Re: git pack/unpack over bittorrent - works!

Kyle Moffett <kyle@xxxxxxxxxxxxxxx> · Sat, 4 Sep 2010 01:23:54 -0400

Ted,

I think your "canonical pack" idea has value, but I'd be inclined to
try to optimize more for the "common case" of developing on a fast
local network with many local checkouts, where you occasionally
push/fetch external sources via a slow link.

Specifically, let's look at the very reasonable scenario of a
developer working over a slow DSL or dialup connection.  He's probably
got many copies of various GIT repositories cloned all over the place
(hey, disk is cheap!), but right now he just wants a fresh clean copy
of somebody else's new tree with whatever its 3 feature branches are.
Furthermore, he's probably even got 80% of the commit objects from
that tree archived in his last clone from linux-next.

In theory he could very carefully arrange his repositories with
judicious use of alternate object directories.  From personal
experience, though, such arrangements are *VERY* prone to accidentally
purging wanted objects; unless you *never* ever delete a branch in the
"reference" repository.

So I think the real problem to solve would be:  Given a collection of
local computers each with many local repositories, what is the best
way to optimize a clone of a "new" remote repository (over a slow
link) by copying most of the data from other local repositories
accessible via a fast link?

The goal would be to design a P2P protocol capable of rapidly and
efficiently building distributed searchable indexes of ordered commits
that identify which peer(s) contain that each commit.

When you attempt to perform a "git fetch --peer" from a repository, it
would quickly connect to a few of the metadata index nodes in the P2P
network and use them to negotiate "have"s with the upstream server.
The client would then sequentially perform the local "fetch"
operations necessary to obtain all the objects it used to minimize the
commit range with the server.  Once all of those "fetch" operations
completed, it could proceed to fetch objects from the server normally.
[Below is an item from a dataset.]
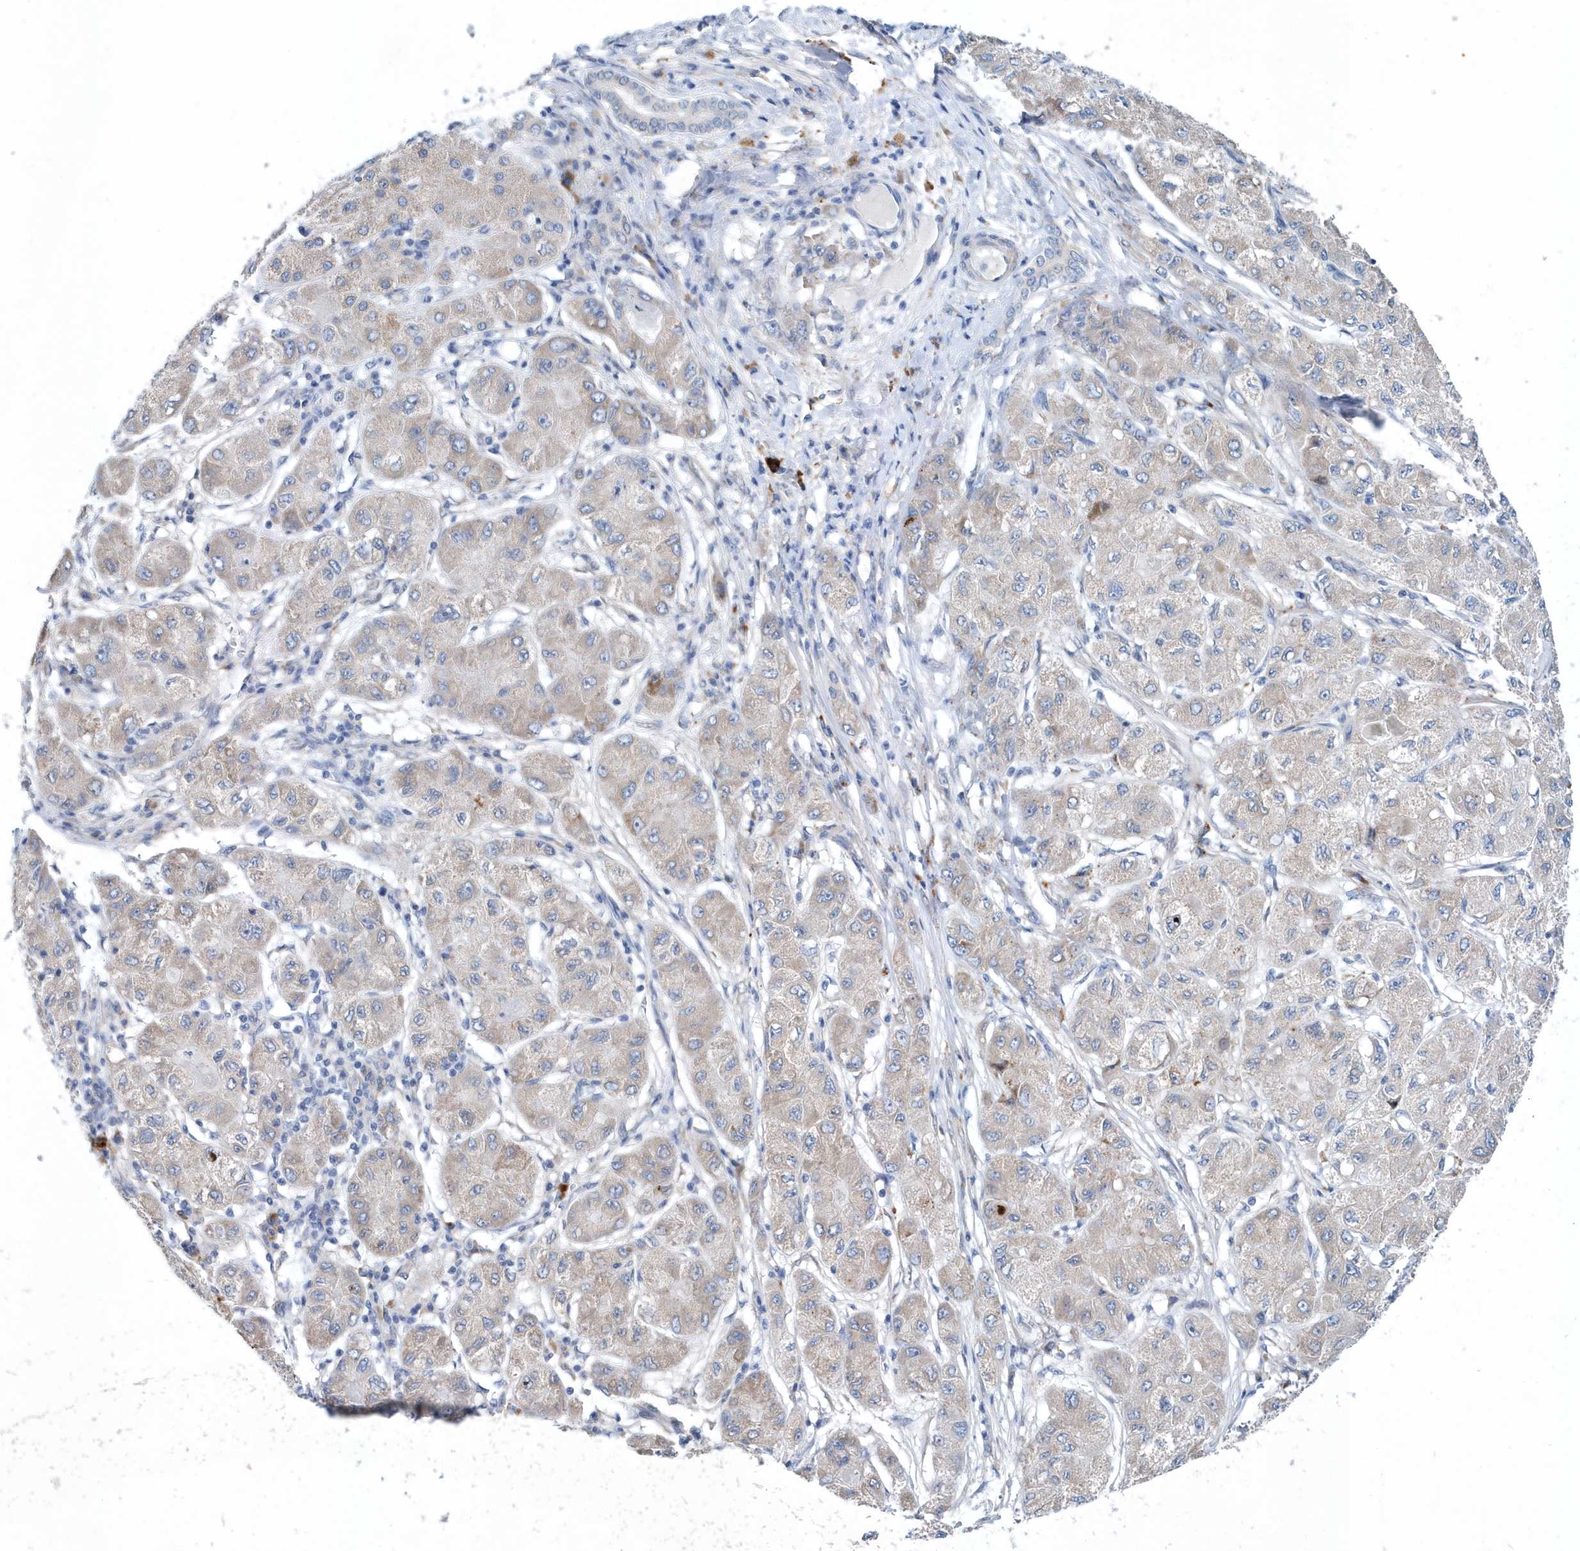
{"staining": {"intensity": "weak", "quantity": "<25%", "location": "cytoplasmic/membranous"}, "tissue": "liver cancer", "cell_type": "Tumor cells", "image_type": "cancer", "snomed": [{"axis": "morphology", "description": "Carcinoma, Hepatocellular, NOS"}, {"axis": "topography", "description": "Liver"}], "caption": "Tumor cells are negative for protein expression in human liver cancer.", "gene": "PFN2", "patient": {"sex": "male", "age": 80}}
Some amount of design and benchmarking would need to be done in order
to figure out the most efficient indexing algorithm for finding a
minimal set of "have"s of potentially thousands of refs, many with
independent root commits.  For example if the index was grouped
according to "root commit" (of which there may be more than one), you
*should* be able to quickly ask the server about a small list of root
commits and then only continue asking about commits whose roots are
all known to the server.

The actual P2P software would probably involve 2 different daemon
processes.  The first would communicate with each other and with the
repositories, maintaining the ref and commit indexes.  These daemons
would advertise themselves with Avahi, or alternatively in an
enterprise environment they would be managed by your sysadmins and be
automatically discovered using DNS-SD.  Clients looking to perform a
P2P fetch would first ask these.

The second daemon would be a modified git-daemon that connects to the
advertised "index" daemons and advertises its own refs and commit
lists, as well as its IP address and port.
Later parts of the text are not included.